● Exercise objective:
Without changing a single word, output each entry.
** Records for the exercise follows **
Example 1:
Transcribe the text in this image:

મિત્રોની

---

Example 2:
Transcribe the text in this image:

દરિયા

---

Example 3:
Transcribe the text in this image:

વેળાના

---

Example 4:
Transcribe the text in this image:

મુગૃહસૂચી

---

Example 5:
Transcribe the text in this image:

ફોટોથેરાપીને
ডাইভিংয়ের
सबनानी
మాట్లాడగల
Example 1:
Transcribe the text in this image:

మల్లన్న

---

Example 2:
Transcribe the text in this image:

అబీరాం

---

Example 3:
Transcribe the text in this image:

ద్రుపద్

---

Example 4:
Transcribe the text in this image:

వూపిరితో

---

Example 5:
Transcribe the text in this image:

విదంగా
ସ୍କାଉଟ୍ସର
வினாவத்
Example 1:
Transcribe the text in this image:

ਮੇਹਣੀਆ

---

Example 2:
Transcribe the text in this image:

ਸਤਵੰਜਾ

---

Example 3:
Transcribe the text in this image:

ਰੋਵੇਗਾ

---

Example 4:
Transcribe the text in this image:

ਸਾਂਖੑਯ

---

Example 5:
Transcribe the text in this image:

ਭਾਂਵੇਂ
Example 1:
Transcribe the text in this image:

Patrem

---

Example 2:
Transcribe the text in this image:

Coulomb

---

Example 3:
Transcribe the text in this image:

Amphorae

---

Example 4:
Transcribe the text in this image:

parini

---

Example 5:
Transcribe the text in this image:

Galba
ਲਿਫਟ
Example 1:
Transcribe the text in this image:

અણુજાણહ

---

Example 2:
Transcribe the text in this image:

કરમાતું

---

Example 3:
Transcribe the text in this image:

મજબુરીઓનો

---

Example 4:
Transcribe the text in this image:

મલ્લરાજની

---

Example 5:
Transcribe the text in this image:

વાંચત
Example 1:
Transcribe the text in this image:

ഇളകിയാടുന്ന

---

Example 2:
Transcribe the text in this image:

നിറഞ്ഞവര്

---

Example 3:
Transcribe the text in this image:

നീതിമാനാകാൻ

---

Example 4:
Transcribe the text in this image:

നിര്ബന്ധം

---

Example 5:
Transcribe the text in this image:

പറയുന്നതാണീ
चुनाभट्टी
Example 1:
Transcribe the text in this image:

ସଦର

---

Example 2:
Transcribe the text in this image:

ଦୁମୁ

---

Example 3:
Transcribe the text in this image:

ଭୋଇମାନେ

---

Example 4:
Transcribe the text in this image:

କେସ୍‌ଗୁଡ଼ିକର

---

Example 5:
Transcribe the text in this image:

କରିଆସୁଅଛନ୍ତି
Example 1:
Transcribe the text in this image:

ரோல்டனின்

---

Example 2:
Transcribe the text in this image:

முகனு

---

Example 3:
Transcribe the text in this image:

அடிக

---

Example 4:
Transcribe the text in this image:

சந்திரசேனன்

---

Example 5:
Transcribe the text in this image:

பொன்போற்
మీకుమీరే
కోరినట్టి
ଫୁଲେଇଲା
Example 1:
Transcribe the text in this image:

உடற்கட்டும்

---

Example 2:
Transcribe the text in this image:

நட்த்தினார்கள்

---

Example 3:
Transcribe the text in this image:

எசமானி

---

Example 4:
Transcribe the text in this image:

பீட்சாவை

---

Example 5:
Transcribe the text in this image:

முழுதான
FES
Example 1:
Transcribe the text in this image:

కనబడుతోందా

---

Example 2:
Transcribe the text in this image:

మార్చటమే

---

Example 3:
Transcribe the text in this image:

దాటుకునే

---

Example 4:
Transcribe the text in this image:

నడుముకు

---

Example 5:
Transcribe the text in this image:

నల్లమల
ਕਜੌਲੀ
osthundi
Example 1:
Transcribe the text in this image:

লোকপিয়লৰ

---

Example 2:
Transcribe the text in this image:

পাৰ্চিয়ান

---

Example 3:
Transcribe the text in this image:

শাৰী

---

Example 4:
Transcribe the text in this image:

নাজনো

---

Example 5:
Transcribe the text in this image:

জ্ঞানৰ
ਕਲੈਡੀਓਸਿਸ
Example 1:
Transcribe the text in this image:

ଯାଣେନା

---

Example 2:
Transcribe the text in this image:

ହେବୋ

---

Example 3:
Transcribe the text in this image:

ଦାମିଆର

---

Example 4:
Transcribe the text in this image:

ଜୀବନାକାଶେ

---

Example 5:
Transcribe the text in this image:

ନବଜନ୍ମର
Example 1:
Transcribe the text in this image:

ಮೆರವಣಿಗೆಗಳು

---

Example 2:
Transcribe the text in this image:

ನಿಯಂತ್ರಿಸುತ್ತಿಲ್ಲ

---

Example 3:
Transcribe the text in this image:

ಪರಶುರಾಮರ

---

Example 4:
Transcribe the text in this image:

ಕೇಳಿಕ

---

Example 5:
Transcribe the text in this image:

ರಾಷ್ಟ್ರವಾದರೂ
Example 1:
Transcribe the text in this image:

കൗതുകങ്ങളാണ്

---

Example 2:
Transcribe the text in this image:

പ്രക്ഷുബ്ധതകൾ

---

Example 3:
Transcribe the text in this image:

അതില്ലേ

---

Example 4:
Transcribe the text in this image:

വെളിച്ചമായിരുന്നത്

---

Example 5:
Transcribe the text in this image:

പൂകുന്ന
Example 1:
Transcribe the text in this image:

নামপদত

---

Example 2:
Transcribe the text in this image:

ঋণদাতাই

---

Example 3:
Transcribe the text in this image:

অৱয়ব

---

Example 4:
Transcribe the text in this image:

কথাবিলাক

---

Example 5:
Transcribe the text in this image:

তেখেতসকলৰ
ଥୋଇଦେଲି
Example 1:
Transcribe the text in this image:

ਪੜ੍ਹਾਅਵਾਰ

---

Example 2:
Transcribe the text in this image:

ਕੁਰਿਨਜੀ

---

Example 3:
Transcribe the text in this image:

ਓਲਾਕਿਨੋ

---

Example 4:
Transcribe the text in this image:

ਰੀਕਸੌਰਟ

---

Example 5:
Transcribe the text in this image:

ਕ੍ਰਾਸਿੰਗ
** End of Records for the exercise **
● Answer to the problem:
Example 1:
Transcribe the text in this image:

મિત્રોની

---

Example 2:
Transcribe the text in this image:

દરિયા

---

Example 3:
Transcribe the text in this image:

વેળાના

---

Example 4:
Transcribe the text in this image:

મુગૃહસૂચી

---

Example 5:
Transcribe the text in this image:

ફોટોથેરાપીને
ডাইভিংয়ের
सबनानी
మాట్లాడగల
Example 1:
Transcribe the text in this image:

మల్లన్న

---

Example 2:
Transcribe the text in this image:

అబీరాం

---

Example 3:
Transcribe the text in this image:

ద్రుపద్

---

Example 4:
Transcribe the text in this image:

వూపిరితో

---

Example 5:
Transcribe the text in this image:

విదంగా
ସ୍କାଉଟ୍ସର
வினாவத்
Example 1:
Transcribe the text in this image:

ਮੇਹਣੀਆ

---

Example 2:
Transcribe the text in this image:

ਸਤਵੰਜਾ

---

Example 3:
Transcribe the text in this image:

ਰੋਵੇਗਾ

---

Example 4:
Transcribe the text in this image:

ਸਾਂਖੑਯ

---

Example 5:
Transcribe the text in this image:

ਭਾਂਵੇਂ
Example 1:
Transcribe the text in this image:

Patrem

---

Example 2:
Transcribe the text in this image:

Coulomb

---

Example 3:
Transcribe the text in this image:

Amphorae

---

Example 4:
Transcribe the text in this image:

parini

---

Example 5:
Transcribe the text in this image:

Galba
ਲਿਫਟ
Example 1:
Transcribe the text in this image:

અણુજાણહ

---

Example 2:
Transcribe the text in this image:

કરમાતું

---

Example 3:
Transcribe the text in this image:

મજબુરીઓનો

---

Example 4:
Transcribe the text in this image:

મલ્લરાજની

---

Example 5:
Transcribe the text in this image:

વાંચત
Example 1:
Transcribe the text in this image:

ഇളകിയാടുന്ന

---

Example 2:
Transcribe the text in this image:

നിറഞ്ഞവര്

---

Example 3:
Transcribe the text in this image:

നീതിമാനാകാൻ

---

Example 4:
Transcribe the text in this image:

നിര്ബന്ധം

---

Example 5:
Transcribe the text in this image:

പറയുന്നതാണീ
चुनाभट्टी
Example 1:
Transcribe the text in this image:

ସଦର

---

Example 2:
Transcribe the text in this image:

ଦୁମୁ

---

Example 3:
Transcribe the text in this image:

ଭୋଇମାନେ

---

Example 4:
Transcribe the text in this image:

କେସ୍‌ଗୁଡ଼ିକର

---

Example 5:
Transcribe the text in this image:

କରିଆସୁଅଛନ୍ତି
Example 1:
Transcribe the text in this image:

ரோல்டனின்

---

Example 2:
Transcribe the text in this image:

முகனு

---

Example 3:
Transcribe the text in this image:

அடிக

---

Example 4:
Transcribe the text in this image:

சந்திரசேனன்

---

Example 5:
Transcribe the text in this image:

பொன்போற்
మీకుమీరే
కోరినట్టి
ଫୁଲେଇଲା
Example 1:
Transcribe the text in this image:

உடற்கட்டும்

---

Example 2:
Transcribe the text in this image:

நட்த்தினார்கள்

---

Example 3:
Transcribe the text in this image:

எசமானி

---

Example 4:
Transcribe the text in this image:

பீட்சாவை

---

Example 5:
Transcribe the text in this image:

முழுதான
FES
Example 1:
Transcribe the text in this image:

కనబడుతోందా

---

Example 2:
Transcribe the text in this image:

మార్చటమే

---

Example 3:
Transcribe the text in this image:

దాటుకునే

---

Example 4:
Transcribe the text in this image:

నడుముకు

---

Example 5:
Transcribe the text in this image:

నల్లమల
ਕਜੌਲੀ
osthundi
Example 1:
Transcribe the text in this image:

লোকপিয়লৰ

---

Example 2:
Transcribe the text in this image:

পাৰ্চিয়ান

---

Example 3:
Transcribe the text in this image:

শাৰী

---

Example 4:
Transcribe the text in this image:

নাজনো

---

Example 5:
Transcribe the text in this image:

জ্ঞানৰ
ਕਲੈਡੀਓਸਿਸ
Example 1:
Transcribe the text in this image:

ଯାଣେନା

---

Example 2:
Transcribe the text in this image:

ହେବୋ

---

Example 3:
Transcribe the text in this image:

ଦାମିଆର

---

Example 4:
Transcribe the text in this image:

ଜୀବନାକାଶେ

---

Example 5:
Transcribe the text in this image:

ନବଜନ୍ମର
Example 1:
Transcribe the text in this image:

ಮೆರವಣಿಗೆಗಳು

---

Example 2:
Transcribe the text in this image:

ನಿಯಂತ್ರಿಸುತ್ತಿಲ್ಲ

---

Example 3:
Transcribe the text in this image:

ಪರಶುರಾಮರ

---

Example 4:
Transcribe the text in this image:

ಕೇಳಿಕ

---

Example 5:
Transcribe the text in this image:

ರಾಷ್ಟ್ರವಾದರೂ
Example 1:
Transcribe the text in this image:

കൗതുകങ്ങളാണ്

---

Example 2:
Transcribe the text in this image:

പ്രക്ഷുബ്ധതകൾ

---

Example 3:
Transcribe the text in this image:

അതില്ലേ

---

Example 4:
Transcribe the text in this image:

വെളിച്ചമായിരുന്നത്

---

Example 5:
Transcribe the text in this image:

പൂകുന്ന
Example 1:
Transcribe the text in this image:

নামপদত

---

Example 2:
Transcribe the text in this image:

ঋণদাতাই

---

Example 3:
Transcribe the text in this image:

অৱয়ব

---

Example 4:
Transcribe the text in this image:

কথাবিলাক

---

Example 5:
Transcribe the text in this image:

তেখেতসকলৰ
ଥୋଇଦେଲି
Example 1:
Transcribe the text in this image:

ਪੜ੍ਹਾਅਵਾਰ

---

Example 2:
Transcribe the text in this image:

ਕੁਰਿਨਜੀ

---

Example 3:
Transcribe the text in this image:

ਓਲਾਕਿਨੋ

---

Example 4:
Transcribe the text in this image:

ਰੀਕਸੌਰਟ

---

Example 5:
Transcribe the text in this image:

ਕ੍ਰਾਸਿੰਗ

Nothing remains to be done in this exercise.